Writing to 2 nodes successfully is considered a successful write ($W=2$), and reading from 1 node ($R=1$) during reading.
Or, writing to 1 node successfully is considered a successful write ($W=1$), but reading needs to be performed from 2 nodes ($R=2$), as shown below.

Considering a write successful after writing to only one node, but needing to read data from 2 nodes to read the latest value.

Generalizing the case of a 3-node system, if there are N nodes in the system, the set of replicas responding to write requests is called the write quorum, and the number of elements in this set is $w$. The set responding to read requests constitutes the read quorum, and the number of elements in this set is $r$. The quorum mechanism requires that the write quorum and the read quorum must have a non-empty intersection, i.e., satisfying $W + R > N$. According to the pigeonhole principle, this guarantees that read and write operations have at least one overlapping node, so the latest value can definitely be read in the read data.

The commonly used majority quorum in distributed systems is defined as a subset of more than half of the nodes, for example:

In the 3-node system composed of A, B, and C, there are 4 majority quorums: $\{A,B\}$, $\{A,C\}$, $\{B,C\}$, and $\{A,B,C\}$.
Generalizing, if the number of nodes in the system is odd, any set composed of more than $\lfloor \frac{n+1}{2} \rfloor$ nodes constitutes a majority, such as 2 out of 3, 3 out of 5. If the number of nodes in the system is even, any set composed of more than $\lceil \frac{n+1}{2} \rceil$ nodes constitutes a majority, such as 3 out of 4, 4 out of 6.

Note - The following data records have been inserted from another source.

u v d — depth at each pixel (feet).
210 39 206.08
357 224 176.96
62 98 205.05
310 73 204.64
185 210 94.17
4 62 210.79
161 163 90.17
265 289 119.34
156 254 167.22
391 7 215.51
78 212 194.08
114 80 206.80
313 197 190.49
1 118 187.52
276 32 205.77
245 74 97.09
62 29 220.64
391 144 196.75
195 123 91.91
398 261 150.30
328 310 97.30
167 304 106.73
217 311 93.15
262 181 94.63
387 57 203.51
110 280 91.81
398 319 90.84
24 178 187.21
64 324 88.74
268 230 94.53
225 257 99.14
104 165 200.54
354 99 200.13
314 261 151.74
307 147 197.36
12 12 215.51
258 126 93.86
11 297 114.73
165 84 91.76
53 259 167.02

The read and write quorum sets must have an intersection to read the latest value.

Dynamo adopts a consistency protocol similar to a quorum arbitration system, allowing users to flexibly configure the W and R parameters based on their business scenarios. The settings of W and R determine the system’s consistency level:

Strong consistency: R, W, and the number of nodes N need to satisfy the relationship $R + W > N$. That is, at least one of R and W must exceed $N/2$. This guarantees that the replica sets of R and W operations definitely have an intersection.
Eventual consistency: When $R+W \leq N$, the system only guarantees eventual consistency.

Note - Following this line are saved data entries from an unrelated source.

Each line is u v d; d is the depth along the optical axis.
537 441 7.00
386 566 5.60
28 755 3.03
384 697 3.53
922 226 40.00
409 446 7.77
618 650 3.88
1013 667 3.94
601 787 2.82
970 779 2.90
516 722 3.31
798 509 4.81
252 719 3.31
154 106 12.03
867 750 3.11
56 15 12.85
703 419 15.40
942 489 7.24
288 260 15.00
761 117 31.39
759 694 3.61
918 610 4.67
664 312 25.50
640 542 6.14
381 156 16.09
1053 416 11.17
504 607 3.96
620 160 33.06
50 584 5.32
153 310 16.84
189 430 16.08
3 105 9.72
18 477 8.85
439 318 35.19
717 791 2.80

Referring to the discussion of data replication modes, the quorum read-write arbitration algorithm can be classified as a semi-synchronous replication mode. However, because this algorithm can be configured with different R and W parameters, under different configurations it can become different replication modes:

$R=1, W=N$: At this point, the system is in fully asynchronous mode for read operations, while write operations become fully synchronous mode.
$R=N, W=1$: At this point, the system is in fully synchronous mode for read operations, while write operations become fully asynchronous mode.
$R=N, W=N$: At this point, the system is in fully synchronous mode for both read and write operations.

Data Conflict Problem #

The quorum mechanism solves the consistency problem of the same read and write data operation, but it does not solve the problem of inconsistent order that may occur when data is modified concurrently. In leaderless replication, because there is no primary node to coordinate write requests, any node can process write requests. Therefore, there is no guarantee of order between requests, and simultaneous concurrent write operations on the same data may occur. The arrival order of these requests at different nodes is inconsistent, leading to “write-write conflicts.” Different replicas may store different “latest values.”

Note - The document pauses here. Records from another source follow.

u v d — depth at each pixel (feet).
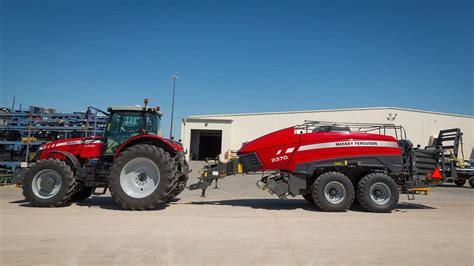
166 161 23.09
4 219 19.29
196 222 19.17
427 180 27.02
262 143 25.96
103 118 46.26
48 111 53.42
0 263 11.65
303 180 25.27
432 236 16.79
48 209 23.06
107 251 13.23
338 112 107.45
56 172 23.88
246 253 13.32
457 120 107.96
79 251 13.19
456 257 13.29
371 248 14.38
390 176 26.61
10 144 49.75
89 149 25.70
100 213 21.62
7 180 43.39
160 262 12.01
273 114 110.11
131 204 22.63
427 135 106.42
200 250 13.60
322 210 24.48
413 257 13.21
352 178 26.43
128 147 24.39
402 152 26.58
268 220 20.27
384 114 106.52
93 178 24.71
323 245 14.70
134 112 26.71
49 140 48.39
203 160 122.31
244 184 54.19
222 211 23.43
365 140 25.30
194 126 111.24
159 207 24.71
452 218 22.33
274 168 25.46
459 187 62.75
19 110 50.08
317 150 25.11
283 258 12.76
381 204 24.14
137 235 15.81
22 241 14.53
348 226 18.93
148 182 23.44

As shown in the leaderless replication architecture below, two clients simultaneously modify the same data. The write request from client 1 to node B lags behind the write request from client 2 to node B, while for the other two nodes A and C, the request from client 1 arrives first. If not handled, conflicting data will appear on the nodes.

In leaderless replication, different clients concurrently modify the same data.

The simplest strategy for resolving concurrent write conflicts is last-write-wins (LWW). This strategy attaches a timestamp precise to microseconds or nanoseconds to each write. When a conflict occurs, the data with the newest timestamp wins. However, this strategy heavily relies on clock synchronization across all nodes. If the clock is inaccurate, it may lead to new data being overwritten by old data.

Let us look at how Dynamo resolves concurrent write conflicts. To address data conflicts, two fundamental questions must be answered: when to resolve the conflict, and who resolves it.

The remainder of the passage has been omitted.